What you will do
Locate every line below that contains the word "Kamalaya" and copy it.

Saved entries
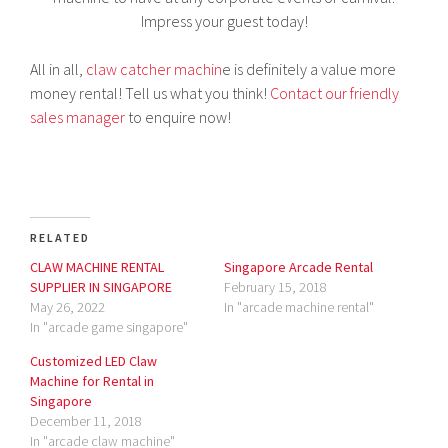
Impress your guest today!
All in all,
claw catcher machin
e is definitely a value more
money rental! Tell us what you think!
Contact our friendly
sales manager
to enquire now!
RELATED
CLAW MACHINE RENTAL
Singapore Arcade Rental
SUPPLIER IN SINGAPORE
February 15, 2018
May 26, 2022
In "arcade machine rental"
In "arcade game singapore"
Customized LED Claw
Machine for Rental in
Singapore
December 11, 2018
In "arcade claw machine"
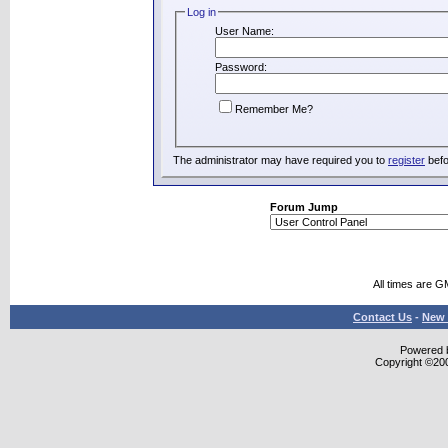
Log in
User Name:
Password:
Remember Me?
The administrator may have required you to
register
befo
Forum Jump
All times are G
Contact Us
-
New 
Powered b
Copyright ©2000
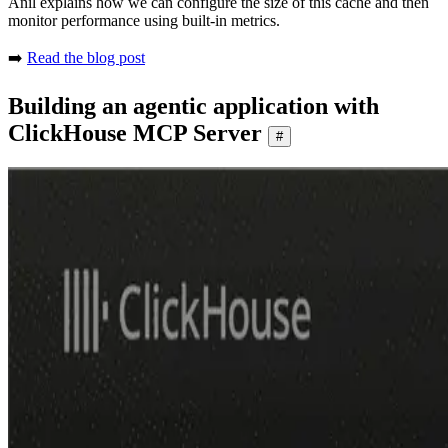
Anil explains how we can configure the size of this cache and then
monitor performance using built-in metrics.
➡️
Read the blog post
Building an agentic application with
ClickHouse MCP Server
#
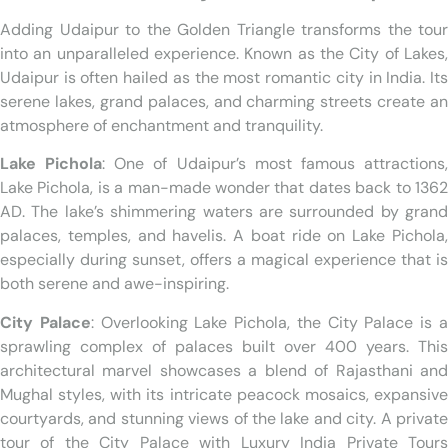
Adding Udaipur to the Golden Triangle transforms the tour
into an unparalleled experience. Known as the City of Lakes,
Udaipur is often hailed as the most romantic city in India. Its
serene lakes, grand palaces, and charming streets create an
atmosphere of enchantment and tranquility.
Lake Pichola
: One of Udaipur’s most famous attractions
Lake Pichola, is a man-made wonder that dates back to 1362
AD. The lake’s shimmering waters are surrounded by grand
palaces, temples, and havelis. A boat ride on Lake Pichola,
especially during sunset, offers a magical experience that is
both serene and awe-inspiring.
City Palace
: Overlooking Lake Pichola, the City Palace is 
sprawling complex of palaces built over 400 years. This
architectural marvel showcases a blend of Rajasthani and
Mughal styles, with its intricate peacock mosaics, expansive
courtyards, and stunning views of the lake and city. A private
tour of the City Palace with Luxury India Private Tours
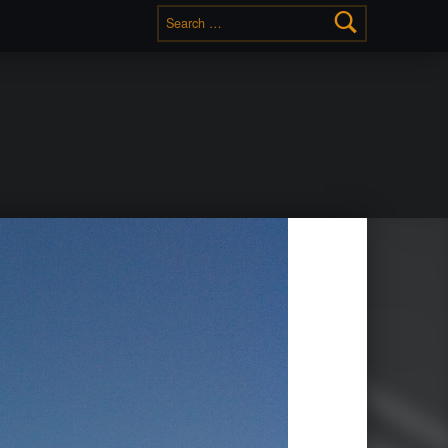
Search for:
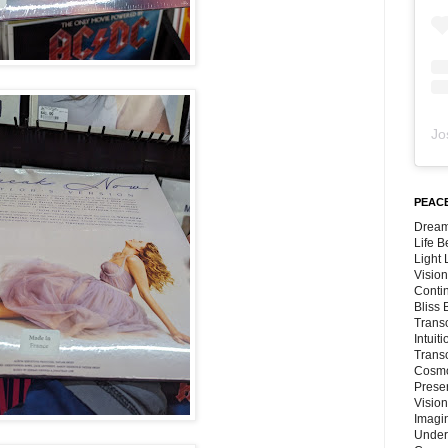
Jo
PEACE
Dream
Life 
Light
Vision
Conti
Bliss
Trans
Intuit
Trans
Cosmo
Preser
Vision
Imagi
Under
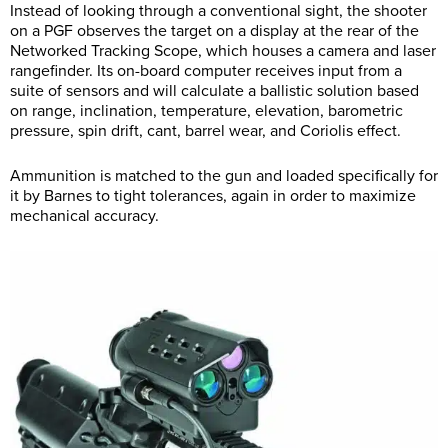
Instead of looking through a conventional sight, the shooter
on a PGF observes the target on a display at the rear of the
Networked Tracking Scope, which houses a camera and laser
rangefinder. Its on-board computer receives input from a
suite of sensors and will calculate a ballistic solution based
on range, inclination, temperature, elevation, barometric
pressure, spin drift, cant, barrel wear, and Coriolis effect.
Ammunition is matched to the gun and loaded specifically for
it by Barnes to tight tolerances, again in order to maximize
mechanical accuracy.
---
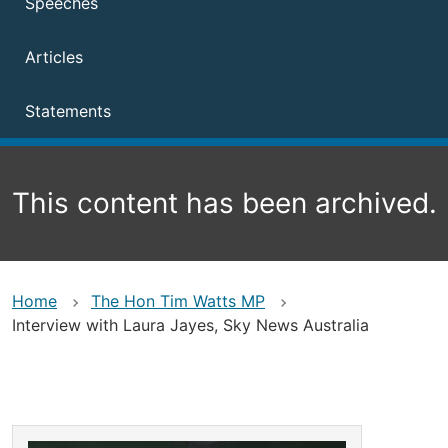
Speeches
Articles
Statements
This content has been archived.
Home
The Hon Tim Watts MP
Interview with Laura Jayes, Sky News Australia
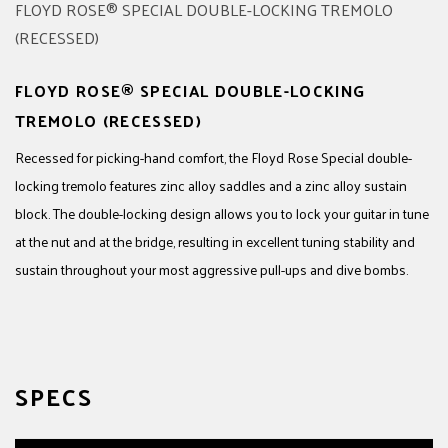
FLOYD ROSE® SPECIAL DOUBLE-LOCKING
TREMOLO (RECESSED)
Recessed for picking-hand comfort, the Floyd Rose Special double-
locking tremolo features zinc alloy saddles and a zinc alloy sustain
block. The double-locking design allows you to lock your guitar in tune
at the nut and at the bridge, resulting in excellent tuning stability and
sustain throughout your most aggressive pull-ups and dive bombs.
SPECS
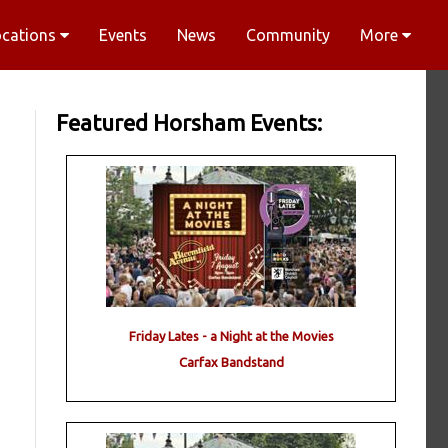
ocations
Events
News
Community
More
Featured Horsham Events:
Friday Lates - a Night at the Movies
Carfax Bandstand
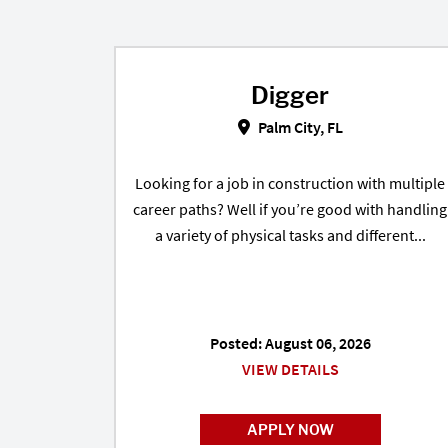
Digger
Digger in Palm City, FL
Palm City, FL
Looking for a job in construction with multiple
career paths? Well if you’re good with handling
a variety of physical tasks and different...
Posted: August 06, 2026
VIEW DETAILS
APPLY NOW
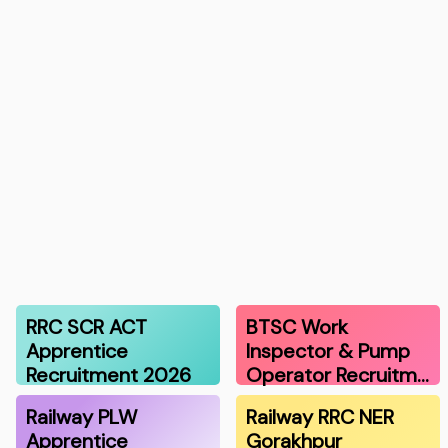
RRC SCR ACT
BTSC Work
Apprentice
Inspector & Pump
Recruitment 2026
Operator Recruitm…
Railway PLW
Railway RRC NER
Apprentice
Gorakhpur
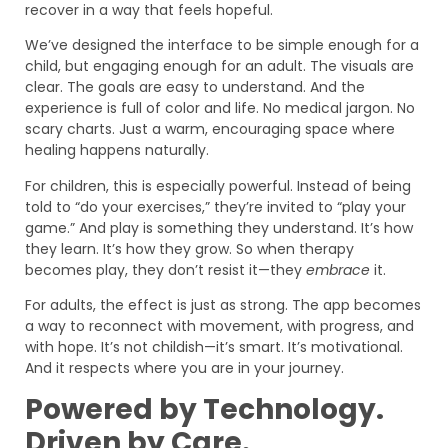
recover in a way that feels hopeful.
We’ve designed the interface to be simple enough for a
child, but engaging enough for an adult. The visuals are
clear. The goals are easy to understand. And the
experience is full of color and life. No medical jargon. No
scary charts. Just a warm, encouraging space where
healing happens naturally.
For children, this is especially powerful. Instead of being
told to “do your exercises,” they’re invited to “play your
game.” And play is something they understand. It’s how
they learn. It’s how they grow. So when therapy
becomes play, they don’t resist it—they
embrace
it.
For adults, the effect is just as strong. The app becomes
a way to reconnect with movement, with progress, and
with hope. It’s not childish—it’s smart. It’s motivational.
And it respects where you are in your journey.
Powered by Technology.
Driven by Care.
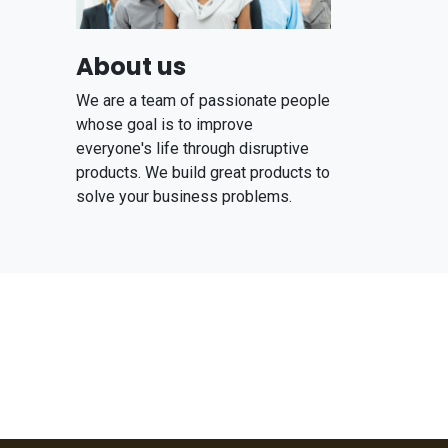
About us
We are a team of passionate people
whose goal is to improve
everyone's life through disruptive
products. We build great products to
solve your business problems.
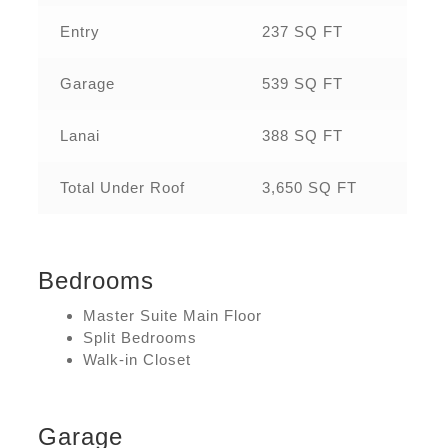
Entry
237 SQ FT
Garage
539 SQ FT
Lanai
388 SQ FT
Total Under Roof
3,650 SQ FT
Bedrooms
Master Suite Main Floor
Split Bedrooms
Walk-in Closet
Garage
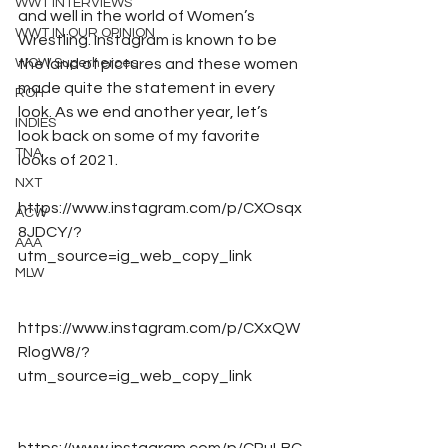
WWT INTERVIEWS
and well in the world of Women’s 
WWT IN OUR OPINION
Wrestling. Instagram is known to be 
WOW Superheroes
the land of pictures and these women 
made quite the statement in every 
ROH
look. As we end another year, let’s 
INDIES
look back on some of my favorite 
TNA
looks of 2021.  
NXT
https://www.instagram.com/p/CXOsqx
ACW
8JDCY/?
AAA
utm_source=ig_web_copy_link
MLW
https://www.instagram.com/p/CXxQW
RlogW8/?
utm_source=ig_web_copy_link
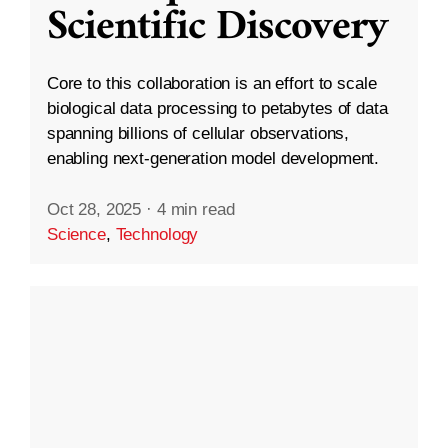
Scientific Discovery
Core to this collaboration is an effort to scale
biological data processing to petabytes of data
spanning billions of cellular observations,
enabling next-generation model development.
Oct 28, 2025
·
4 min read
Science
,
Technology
---
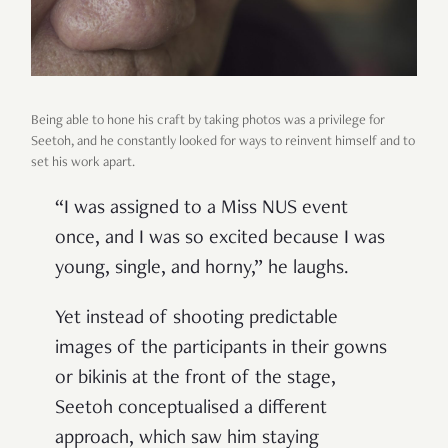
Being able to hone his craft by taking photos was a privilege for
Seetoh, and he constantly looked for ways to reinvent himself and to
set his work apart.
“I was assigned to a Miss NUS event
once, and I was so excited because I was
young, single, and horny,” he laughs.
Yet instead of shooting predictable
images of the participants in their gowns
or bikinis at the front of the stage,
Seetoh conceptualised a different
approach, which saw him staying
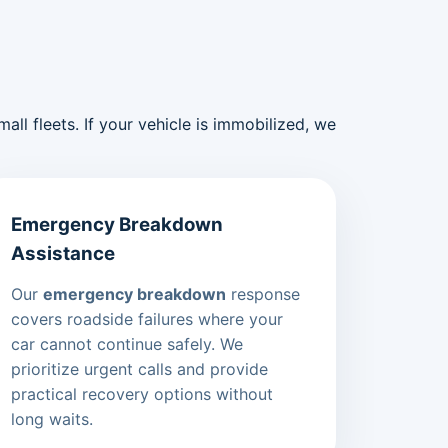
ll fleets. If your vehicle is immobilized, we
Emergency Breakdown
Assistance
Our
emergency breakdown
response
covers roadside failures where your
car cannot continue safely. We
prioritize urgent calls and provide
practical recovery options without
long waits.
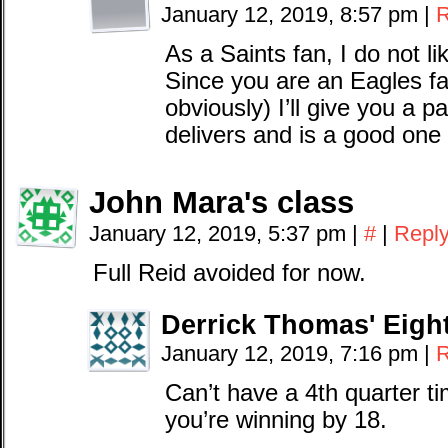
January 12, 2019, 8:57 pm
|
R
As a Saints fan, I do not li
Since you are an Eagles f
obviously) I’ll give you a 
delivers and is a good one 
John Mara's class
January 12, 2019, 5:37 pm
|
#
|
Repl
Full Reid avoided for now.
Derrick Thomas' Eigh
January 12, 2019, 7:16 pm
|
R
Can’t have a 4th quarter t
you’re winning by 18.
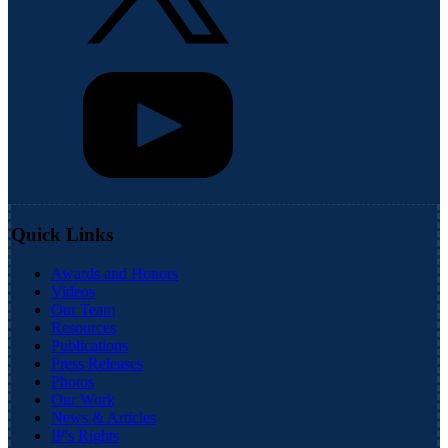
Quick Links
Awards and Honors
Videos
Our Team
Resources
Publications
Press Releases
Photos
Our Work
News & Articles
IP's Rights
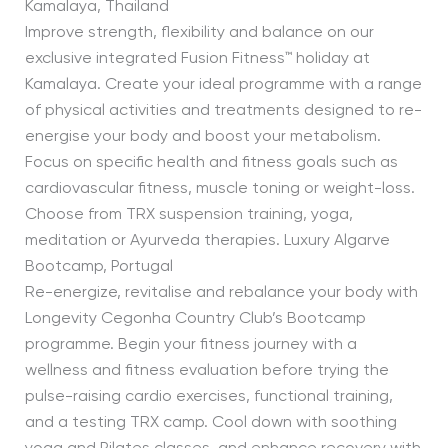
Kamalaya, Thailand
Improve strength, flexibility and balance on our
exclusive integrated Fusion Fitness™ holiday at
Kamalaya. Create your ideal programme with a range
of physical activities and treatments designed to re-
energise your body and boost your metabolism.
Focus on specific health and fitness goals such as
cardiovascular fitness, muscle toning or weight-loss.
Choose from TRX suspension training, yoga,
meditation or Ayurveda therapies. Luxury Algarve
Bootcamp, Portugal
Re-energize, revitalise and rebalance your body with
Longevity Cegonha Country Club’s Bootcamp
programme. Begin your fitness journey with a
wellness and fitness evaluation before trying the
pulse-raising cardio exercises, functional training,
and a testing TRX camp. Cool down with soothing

Result for this task
Kamalaya, Thailand
Kamalaya. Create your ideal programme with a range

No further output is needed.